Does TV Romance Challenge The Real Thing?Are people vicariously seduced by romantic television relationships undermining the development of real-world romantic relationships?

Maybe so, finds a new study which suggests the threat is real for frequent television watchers.

Investigators from Albion College found that the more an individual believed in television portrayals of romance, the less likely they were to be committed to their relationships.

Investigators noted that many of the most-watched television shows (“Burn Notice,” “True Blood,” “The Big Bang Theory,” and “Two and a Half Men”) feature romantic relationships prominently throughout their episodes.

Investigators believe this research will help individuals understand the impact that television viewing can have on their relationships.

“In this study I found that people who believe the unrealistic portrayals on TV are actually less committed to their spouses and think their alternatives to their spouse are relatively attractive,” said study author Jeremy Osborn, Ph.D.

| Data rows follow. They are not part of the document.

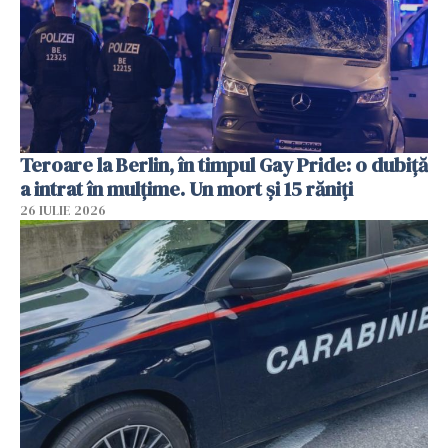
Teroare la Berlin, în timpul Gay Pride: o dubiță
a intrat în mulțime. Un mort și 15 răniți
26 IULIE 2026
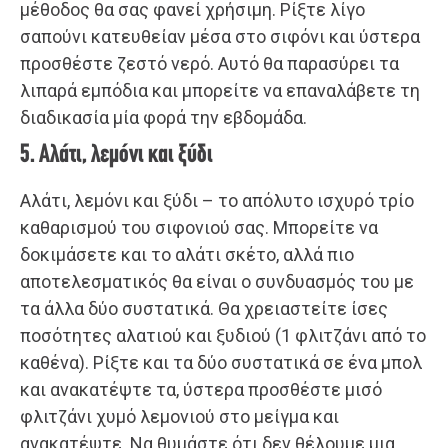
μέθοδος θα σας φανεί χρήσιμη. Ρίξτε λίγο
σαπούνι κατευθείαν μέσα στο σιφόνι και ύστερα
προσθέστε ζεστό νερό. Αυτό θα παρασύρει τα
λιπαρά εμπόδια και μπορείτε να επαναλάβετε τη
διαδικασία μία φορά την εβδομάδα.
5. Αλάτι, λεμόνι και ξύδι
Αλάτι, λεμόνι και ξύδι – το απόλυτο ισχυρό τρίο
καθαρισμού του σιφονιού σας. Μπορείτε να
δοκιμάσετε και το αλάτι σκέτο, αλλά πιο
αποτελεσματικός θα είναι ο συνδυασμός του με
τα άλλα δύο συστατικά. Θα χρειαστείτε ίσες
ποσότητες αλατιού και ξυδιού (1 φλιτζάνι από το
καθένα). Ρίξτε και τα δύο συστατικά σε ένα μπολ
και ανακατέψτε τα, ύστερα προσθέστε μισό
φλιτζάνι χυμό λεμονιού στο μείγμα και
ανακατέψτε. Να θυμάστε ότι δεν θέλουμε μια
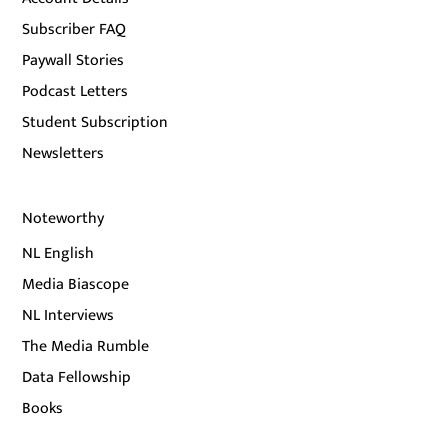
Subscriber FAQ
Paywall Stories
Podcast Letters
Student Subscription
Newsletters
Noteworthy
NL English
Media Biascope
NL Interviews
The Media Rumble
Data Fellowship
Books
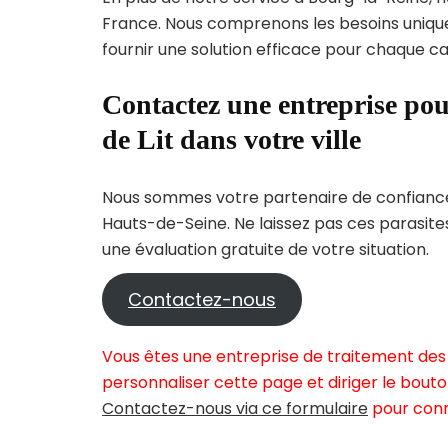
France. Nous comprenons les besoins uni
fournir une solution efficace pour chaque cas
Contactez une entreprise pou
de Lit dans votre ville
Nous sommes votre partenaire de confiance 
Hauts-de-Seine. Ne laissez pas ces parasite
une évaluation gratuite de votre situation.
Contactez-nous
Vous êtes une entreprise de traitement des 
personnaliser cette page et diriger le bouto
Contactez-nous via ce formulaire
pour conn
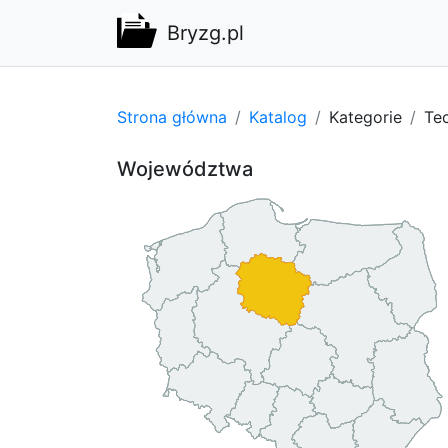
Bryzg.pl
Strona główna
Katalog
Kategorie
Tec
Województwa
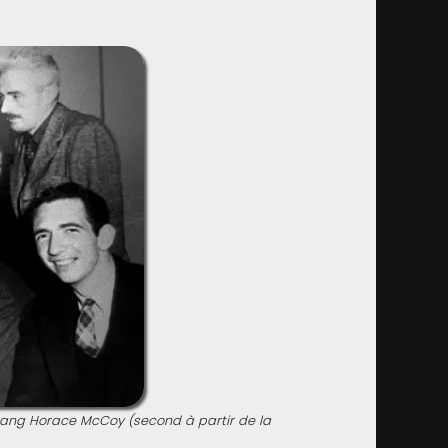
rang Horace McCoy (second à partir de la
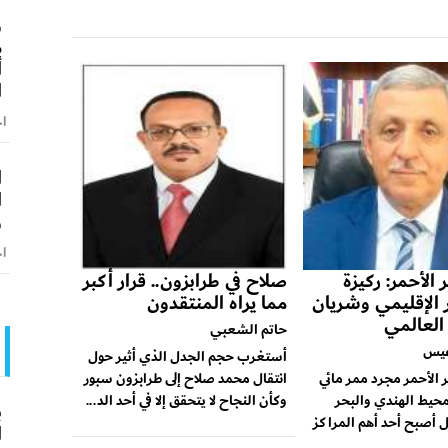
و
م
أ
ا
اخ
ا
ا
و
اخ
 الأحمر: ركيزة
صلاح في طرابزون.. قرار أكبر
ر الإقليمي وشريان
مما يراه المنتقدون
 العالمي
حاتم الشعبي
عيس
أستغرب حجم الجدل الذي أثير حول
ر الأحمر مجرد ممر مائي
انتقال محمد صلاح إلى طرابزون سبور
محيط الهندي والبحر
وكأن النجاح لا يتحقق إلا في أحد الد...
ب
 أصبح أحد أهم المراكز
ا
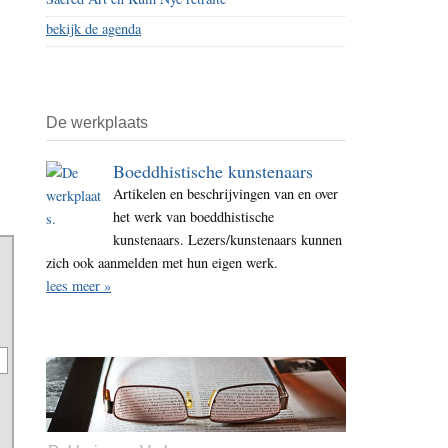
bekijk de agenda
De werkplaats
Boeddhistische kunstenaars
Artikelen en beschrijvingen van en over
het werk van boeddhistische
kunstenaars. Lezers/kunstenaars kunnen
zich ook aanmelden met hun eigen werk.
lees meer »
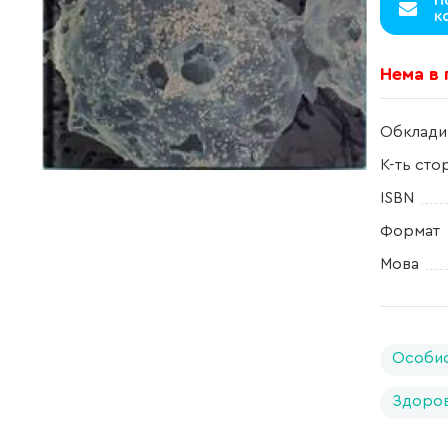
П
к
Нема в
Обклади
К-ть сто
ISBN
Формат
Мова
Особис
Здоров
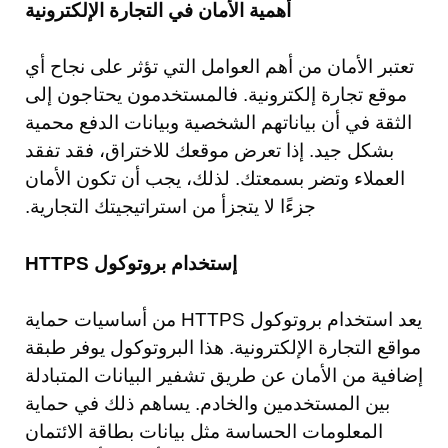
أهمية الأمان في التجارة الإلكترونية
تعتبر الأمان من أهم العوامل التي تؤثر على نجاح أي
موقع تجارة إلكترونية. فالمستخدمون يحتاجون إلى
الثقة في أن بياناتهم الشخصية وبيانات الدفع محمية
بشكل جيد. إذا تعرض موقعك للاختراق، فقد تفقد
العملاء وتضر بسمعتك. لذلك، يجب أن تكون الأمان
جزءًا لا يتجزأ من استراتيجيتك التجارية.
إستخدام بروتوكول HTTPS
يعد استخدام بروتوكول HTTPS من أساسيات حماية
مواقع التجارة الإلكترونية. هذا البروتوكول يوفر طبقة
إضافية من الأمان عن طريق تشفير البيانات المتبادلة
بين المستخدمين والخادم. يساهم ذلك في حماية
المعلومات الحساسة مثل بيانات بطاقة الائتمان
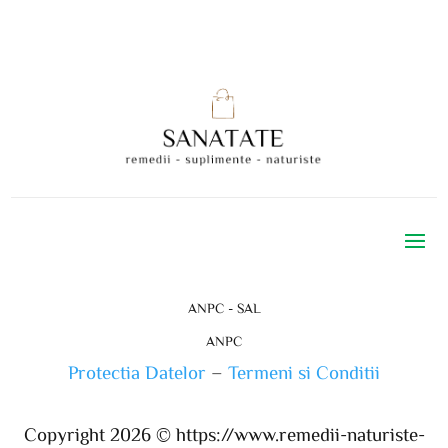
ANPC - SAL
ANPC
Protectia Datelor
–
Termeni si Conditii
Copyright 2026 ©
https://www.remedii-naturiste-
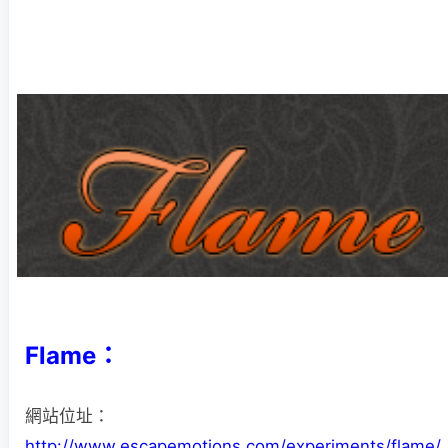
Flame：
網站位址：
http://www.escapemotions.com/experiments/flame/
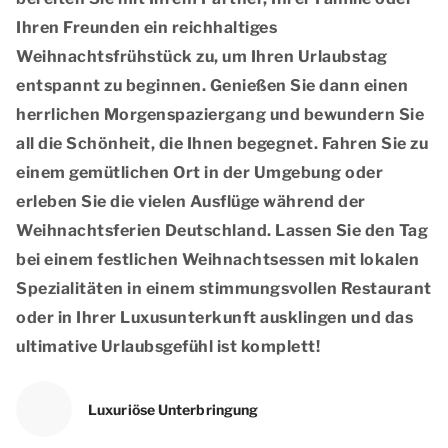
Ihren Freunden ein reichhaltiges
Weihnachtsfrühstück zu, um Ihren Urlaubstag
entspannt zu beginnen. Genießen Sie dann einen
herrlichen Morgenspaziergang und bewundern Sie
all die Schönheit, die Ihnen begegnet. Fahren Sie zu
einem gemütlichen Ort in der Umgebung oder
erleben Sie die vielen Ausflüge während der
Weihnachtsferien Deutschland. Lassen Sie den Tag
bei einem festlichen Weihnachtsessen mit lokalen
Spezialitäten in einem stimmungsvollen Restaurant
oder in Ihrer Luxusunterkunft ausklingen und das
ultimative Urlaubsgefühl ist komplett!
Luxuriöse Unterbringung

“My hope would be that people would read this article and take a look at their own relationships and the relationships of those around them. How realistic are your expectations for your partner and where did those expectations come from?”

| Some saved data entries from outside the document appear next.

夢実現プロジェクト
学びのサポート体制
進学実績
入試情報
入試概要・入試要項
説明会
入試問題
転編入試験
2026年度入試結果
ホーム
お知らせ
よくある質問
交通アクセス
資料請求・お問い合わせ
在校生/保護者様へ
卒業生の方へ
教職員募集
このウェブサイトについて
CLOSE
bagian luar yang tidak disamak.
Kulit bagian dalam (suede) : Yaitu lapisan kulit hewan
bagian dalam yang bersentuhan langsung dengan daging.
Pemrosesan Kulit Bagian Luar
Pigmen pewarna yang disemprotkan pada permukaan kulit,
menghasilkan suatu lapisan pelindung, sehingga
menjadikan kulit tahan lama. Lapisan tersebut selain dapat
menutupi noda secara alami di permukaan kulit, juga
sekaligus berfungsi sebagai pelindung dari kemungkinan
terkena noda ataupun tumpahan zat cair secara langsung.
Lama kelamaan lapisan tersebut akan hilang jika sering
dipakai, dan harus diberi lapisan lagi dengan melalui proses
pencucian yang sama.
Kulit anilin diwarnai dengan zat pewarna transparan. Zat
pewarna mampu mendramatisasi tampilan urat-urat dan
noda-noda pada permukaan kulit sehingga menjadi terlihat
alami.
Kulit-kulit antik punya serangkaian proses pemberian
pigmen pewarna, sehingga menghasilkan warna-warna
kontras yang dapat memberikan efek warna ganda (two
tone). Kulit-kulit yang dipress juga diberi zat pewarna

Researchers followed over 390 married couples with participants asked to respond to questions about their satisfaction with their current romantic relationship, relationship expectations, relationship commitment, belief in television portrayals of romantic relationships, viewing frequency, and several others that focused on their spousal relationship.

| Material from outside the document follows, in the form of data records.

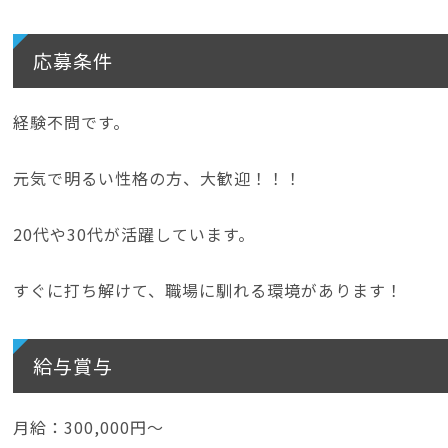
応募条件
経験不問です。
元気で明るい性格の方、大歓迎！！！
20代や30代が活躍しています。
すぐに打ち解けて、職場に馴れる環境があります！
給与賞与
月給：300,000円～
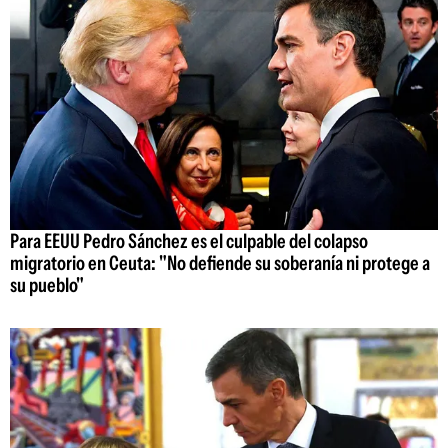
Para EEUU Pedro Sánchez es el culpable del colapso
migratorio en Ceuta: "No defiende su soberanía ni protege a
su pueblo"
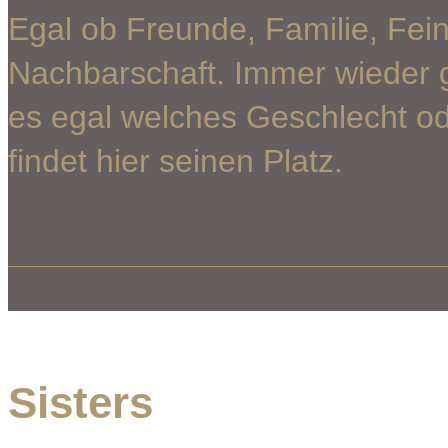
Egal ob Freunde, Familie, Fein
Nachbarschaft. Immer wieder g
es egal welches Geschlecht od
findet hier seinen Platz.
Sisters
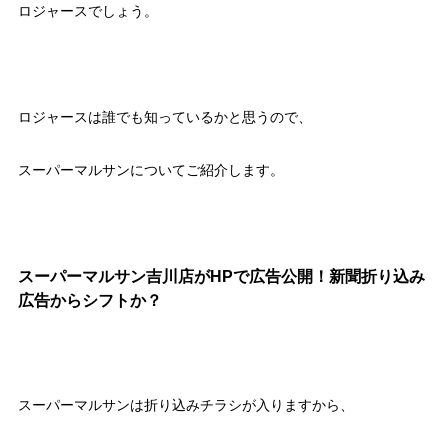
ロジャースでしょう。
ロジャースは誰でも知っているかと思うので、
スーパーマルサンについてご紹介します。
スーパーマルサン吉川店がHPで広告公開！新聞折り込み
広告からシフトか？
スーパーマルサンは折り込みチラシが入りますから、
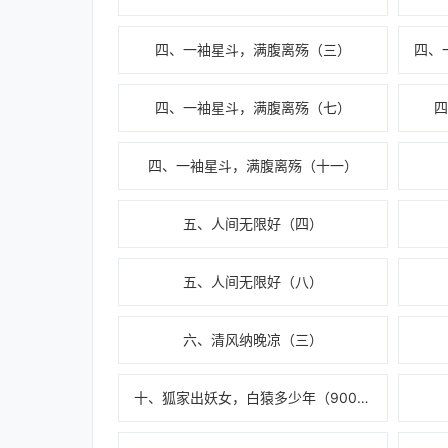
四、一袖星斗，满腹离殇（三）
四、一袖星斗，满腹离殇（七）
四、一袖星斗，满腹离殇（十一）
五、人间无限好（四）
五、人间无限好（八）
六、清风纳晚凉（三）
十、狐家出妖女，白猿多少年（9000字，求个月票撒）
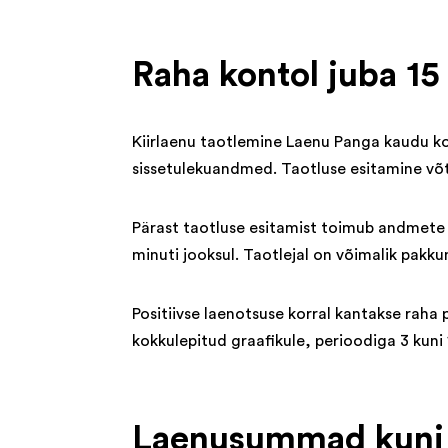
Raha kontol juba 15
Kiirlaenu taotlemine Laenu Panga kaudu ko
sissetulekuandmed. Taotluse esitamine võt
Pärast taotluse esitamist toimub andmete 
minuti jooksul. Taotlejal on võimalik pakk
Positiivse laenotsuse korral kantakse raha
kokkulepitud graafikule, perioodiga 3 kuni
Laenusummad kuni 3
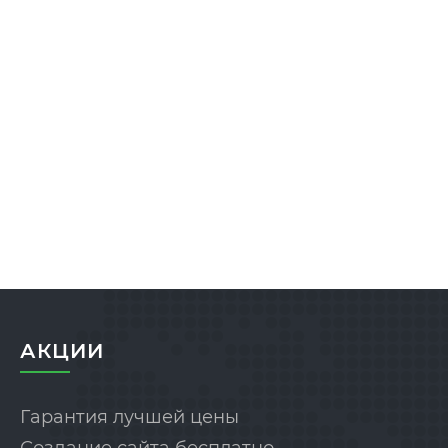
АКЦИИ
Гарантия лучшей цены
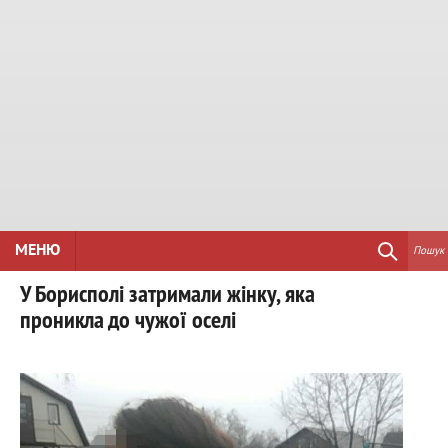
МЕНЮ
Пошук
У Борисполі затримали жінку, яка
проникла до чужої оселі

Investigators discovered that the more an individual believed in the television romance, the higher people believed their relationship costs were. Relationship “costs” include a person’s loss of personal freedom, loss of time, or their partner’s unattractive qualities.

In other words, belief in television romance was associated with setting a higher bar for real romantic relationships.

“We live in a society that perpetually immerses itself in media images from both TV and the web, but most people have no sense of the ways those images are impacting them,” Osborn said.

Researchers believe the misperceptions may be a factor for relationship failure.

“The rate of marriage failure in the U. S. is not dropping, and it is important for people to have a sense of what factors are leading to the failure of so many relationships.”

The study will be published in the journal Mass Communication and Society.